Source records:
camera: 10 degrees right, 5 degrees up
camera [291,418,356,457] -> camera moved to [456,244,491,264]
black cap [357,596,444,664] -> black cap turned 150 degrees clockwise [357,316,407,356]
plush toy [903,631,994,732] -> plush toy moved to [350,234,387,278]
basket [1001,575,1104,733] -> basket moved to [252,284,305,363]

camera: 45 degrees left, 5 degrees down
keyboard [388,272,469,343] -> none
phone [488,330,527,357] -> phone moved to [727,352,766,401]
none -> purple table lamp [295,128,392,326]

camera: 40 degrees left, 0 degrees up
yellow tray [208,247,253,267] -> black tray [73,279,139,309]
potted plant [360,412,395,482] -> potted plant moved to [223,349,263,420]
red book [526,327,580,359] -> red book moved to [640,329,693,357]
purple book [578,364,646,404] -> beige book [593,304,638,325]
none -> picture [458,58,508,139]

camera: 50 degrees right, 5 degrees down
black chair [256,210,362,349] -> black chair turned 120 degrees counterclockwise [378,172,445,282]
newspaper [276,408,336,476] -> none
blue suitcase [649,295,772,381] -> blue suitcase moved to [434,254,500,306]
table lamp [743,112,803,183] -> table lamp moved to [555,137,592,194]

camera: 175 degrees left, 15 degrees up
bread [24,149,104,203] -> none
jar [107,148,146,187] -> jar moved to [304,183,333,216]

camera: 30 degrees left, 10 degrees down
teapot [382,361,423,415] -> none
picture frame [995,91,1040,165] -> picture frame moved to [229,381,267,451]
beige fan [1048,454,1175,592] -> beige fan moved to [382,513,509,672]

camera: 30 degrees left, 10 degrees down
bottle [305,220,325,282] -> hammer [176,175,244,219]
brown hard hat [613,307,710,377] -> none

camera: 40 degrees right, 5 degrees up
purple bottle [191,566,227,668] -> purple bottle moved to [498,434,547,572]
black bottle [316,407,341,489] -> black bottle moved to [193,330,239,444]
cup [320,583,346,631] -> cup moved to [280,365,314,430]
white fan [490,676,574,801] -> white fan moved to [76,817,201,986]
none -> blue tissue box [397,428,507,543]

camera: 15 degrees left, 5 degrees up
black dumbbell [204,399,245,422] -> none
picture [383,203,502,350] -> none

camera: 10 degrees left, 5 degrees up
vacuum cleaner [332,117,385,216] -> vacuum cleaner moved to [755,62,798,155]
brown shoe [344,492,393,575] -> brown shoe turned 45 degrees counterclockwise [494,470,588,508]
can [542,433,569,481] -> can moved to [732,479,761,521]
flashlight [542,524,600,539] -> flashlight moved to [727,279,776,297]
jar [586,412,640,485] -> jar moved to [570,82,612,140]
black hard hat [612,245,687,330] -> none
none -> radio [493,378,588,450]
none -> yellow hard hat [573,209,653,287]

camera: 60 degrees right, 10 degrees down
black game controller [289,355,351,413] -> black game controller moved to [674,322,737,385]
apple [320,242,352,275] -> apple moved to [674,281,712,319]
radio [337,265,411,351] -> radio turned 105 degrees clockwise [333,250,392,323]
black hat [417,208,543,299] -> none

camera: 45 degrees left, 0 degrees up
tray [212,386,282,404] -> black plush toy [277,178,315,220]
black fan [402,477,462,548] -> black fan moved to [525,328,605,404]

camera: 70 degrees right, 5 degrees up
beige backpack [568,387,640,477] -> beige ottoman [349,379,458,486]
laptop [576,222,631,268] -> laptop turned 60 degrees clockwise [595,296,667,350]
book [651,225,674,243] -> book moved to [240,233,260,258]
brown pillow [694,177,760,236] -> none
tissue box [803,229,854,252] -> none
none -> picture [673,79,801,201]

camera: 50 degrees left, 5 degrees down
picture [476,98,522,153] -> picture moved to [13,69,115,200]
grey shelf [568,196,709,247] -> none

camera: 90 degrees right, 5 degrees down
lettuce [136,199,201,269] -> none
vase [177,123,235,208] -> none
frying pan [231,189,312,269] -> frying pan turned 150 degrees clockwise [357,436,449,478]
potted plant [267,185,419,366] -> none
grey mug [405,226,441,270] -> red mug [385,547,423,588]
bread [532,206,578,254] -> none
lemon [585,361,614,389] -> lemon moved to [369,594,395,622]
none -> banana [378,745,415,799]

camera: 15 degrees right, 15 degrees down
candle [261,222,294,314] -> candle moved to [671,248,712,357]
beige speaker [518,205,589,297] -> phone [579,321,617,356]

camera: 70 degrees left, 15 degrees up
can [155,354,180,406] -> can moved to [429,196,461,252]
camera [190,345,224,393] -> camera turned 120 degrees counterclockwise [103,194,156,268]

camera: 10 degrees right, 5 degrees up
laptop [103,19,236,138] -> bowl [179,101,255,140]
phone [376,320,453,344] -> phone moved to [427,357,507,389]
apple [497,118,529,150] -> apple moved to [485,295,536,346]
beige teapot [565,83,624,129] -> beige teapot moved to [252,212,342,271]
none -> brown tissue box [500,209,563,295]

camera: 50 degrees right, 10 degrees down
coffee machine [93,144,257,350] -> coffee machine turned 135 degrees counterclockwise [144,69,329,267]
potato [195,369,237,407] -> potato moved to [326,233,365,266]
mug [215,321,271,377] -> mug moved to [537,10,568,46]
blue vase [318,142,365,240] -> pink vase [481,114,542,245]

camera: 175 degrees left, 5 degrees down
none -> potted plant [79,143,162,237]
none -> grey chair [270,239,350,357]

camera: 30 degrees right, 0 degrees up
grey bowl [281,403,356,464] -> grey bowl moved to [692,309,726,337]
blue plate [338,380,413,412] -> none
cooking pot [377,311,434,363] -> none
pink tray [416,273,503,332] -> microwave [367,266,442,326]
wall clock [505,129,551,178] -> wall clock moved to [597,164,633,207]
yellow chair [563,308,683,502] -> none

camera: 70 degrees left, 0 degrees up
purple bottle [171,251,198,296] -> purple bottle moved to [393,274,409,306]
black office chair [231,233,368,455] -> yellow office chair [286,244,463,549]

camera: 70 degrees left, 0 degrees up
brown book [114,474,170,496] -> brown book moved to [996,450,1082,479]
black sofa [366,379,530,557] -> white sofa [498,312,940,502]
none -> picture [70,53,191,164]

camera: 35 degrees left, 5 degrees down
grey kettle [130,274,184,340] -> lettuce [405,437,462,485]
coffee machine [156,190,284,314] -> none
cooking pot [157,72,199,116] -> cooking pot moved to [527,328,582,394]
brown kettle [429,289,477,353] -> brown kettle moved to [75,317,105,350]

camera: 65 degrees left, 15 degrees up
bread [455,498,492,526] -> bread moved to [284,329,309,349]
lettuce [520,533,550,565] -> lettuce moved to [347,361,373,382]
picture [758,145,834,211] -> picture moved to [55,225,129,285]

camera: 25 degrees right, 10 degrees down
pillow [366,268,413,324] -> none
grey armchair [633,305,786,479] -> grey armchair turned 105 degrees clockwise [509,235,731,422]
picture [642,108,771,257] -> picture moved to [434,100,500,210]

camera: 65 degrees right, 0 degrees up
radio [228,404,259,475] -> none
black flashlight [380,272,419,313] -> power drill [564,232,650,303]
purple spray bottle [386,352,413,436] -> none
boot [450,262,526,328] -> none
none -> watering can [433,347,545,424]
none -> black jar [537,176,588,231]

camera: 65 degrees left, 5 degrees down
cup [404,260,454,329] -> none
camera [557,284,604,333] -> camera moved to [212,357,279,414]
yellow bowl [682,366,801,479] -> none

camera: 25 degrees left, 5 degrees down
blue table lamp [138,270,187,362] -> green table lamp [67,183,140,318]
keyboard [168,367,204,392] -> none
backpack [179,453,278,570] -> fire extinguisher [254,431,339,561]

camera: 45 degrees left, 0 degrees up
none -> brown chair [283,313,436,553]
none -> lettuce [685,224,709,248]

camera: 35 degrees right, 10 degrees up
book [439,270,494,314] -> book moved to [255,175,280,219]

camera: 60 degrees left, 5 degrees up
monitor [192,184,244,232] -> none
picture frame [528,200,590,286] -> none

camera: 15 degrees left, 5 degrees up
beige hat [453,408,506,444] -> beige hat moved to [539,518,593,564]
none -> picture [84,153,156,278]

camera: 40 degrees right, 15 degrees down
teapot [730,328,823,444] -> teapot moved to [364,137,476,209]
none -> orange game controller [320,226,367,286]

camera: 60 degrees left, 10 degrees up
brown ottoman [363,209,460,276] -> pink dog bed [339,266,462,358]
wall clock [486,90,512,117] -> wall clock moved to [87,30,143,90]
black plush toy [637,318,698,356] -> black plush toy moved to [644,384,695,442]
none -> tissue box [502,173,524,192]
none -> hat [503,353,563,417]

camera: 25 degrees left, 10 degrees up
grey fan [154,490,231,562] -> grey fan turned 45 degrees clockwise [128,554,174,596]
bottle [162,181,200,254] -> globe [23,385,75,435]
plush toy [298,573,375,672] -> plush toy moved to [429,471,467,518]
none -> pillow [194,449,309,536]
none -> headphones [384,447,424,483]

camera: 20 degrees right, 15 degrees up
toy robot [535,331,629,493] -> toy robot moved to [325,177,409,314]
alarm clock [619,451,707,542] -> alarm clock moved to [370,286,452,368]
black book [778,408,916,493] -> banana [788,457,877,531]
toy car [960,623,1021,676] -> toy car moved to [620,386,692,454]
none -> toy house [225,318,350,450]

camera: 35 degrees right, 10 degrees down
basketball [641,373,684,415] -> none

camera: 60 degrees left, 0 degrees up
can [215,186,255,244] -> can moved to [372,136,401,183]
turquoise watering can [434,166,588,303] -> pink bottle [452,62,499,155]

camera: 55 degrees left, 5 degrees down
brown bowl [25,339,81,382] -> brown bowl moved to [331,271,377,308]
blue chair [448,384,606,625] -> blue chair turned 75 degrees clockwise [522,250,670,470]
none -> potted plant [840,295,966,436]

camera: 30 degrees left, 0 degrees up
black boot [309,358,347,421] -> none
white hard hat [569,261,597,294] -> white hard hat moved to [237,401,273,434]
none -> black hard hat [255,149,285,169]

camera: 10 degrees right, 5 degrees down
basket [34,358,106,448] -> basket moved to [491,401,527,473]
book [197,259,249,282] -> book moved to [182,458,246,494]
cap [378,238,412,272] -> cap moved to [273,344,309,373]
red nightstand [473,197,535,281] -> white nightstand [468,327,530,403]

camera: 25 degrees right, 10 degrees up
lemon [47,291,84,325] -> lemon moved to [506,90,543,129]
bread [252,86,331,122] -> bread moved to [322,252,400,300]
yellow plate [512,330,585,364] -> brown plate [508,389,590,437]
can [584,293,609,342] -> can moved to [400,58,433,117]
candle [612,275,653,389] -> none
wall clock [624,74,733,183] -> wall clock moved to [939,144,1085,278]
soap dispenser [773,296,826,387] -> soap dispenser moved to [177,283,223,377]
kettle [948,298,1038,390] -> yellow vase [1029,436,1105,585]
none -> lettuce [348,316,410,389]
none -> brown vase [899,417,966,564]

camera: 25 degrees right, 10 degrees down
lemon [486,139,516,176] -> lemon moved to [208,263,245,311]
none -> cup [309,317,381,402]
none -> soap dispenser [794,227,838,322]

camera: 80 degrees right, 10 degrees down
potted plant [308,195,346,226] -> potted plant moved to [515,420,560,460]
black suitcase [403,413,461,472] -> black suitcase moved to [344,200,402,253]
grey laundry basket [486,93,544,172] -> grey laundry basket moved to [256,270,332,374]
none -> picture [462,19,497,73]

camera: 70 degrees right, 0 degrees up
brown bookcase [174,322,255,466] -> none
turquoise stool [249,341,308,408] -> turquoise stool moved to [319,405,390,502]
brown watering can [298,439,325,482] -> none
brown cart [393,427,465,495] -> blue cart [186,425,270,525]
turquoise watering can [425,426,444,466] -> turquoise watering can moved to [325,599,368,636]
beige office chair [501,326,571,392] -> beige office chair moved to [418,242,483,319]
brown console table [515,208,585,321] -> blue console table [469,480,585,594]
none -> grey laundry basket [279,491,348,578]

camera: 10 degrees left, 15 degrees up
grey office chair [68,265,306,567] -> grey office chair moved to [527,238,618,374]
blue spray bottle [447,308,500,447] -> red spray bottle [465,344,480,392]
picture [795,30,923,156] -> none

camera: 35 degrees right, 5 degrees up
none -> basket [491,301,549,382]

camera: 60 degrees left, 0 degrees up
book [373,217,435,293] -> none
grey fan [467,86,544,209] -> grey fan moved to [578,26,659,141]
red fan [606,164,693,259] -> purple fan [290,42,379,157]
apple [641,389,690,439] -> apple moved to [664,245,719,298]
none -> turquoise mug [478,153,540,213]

• [TASK ITEM]
Where a line of the data holds "backpack", show that line.

• [RESPONSE]
beige backpack [568,387,640,477] -> beige ottoman [349,379,458,486]
backpack [179,453,278,570] -> fire extinguisher [254,431,339,561]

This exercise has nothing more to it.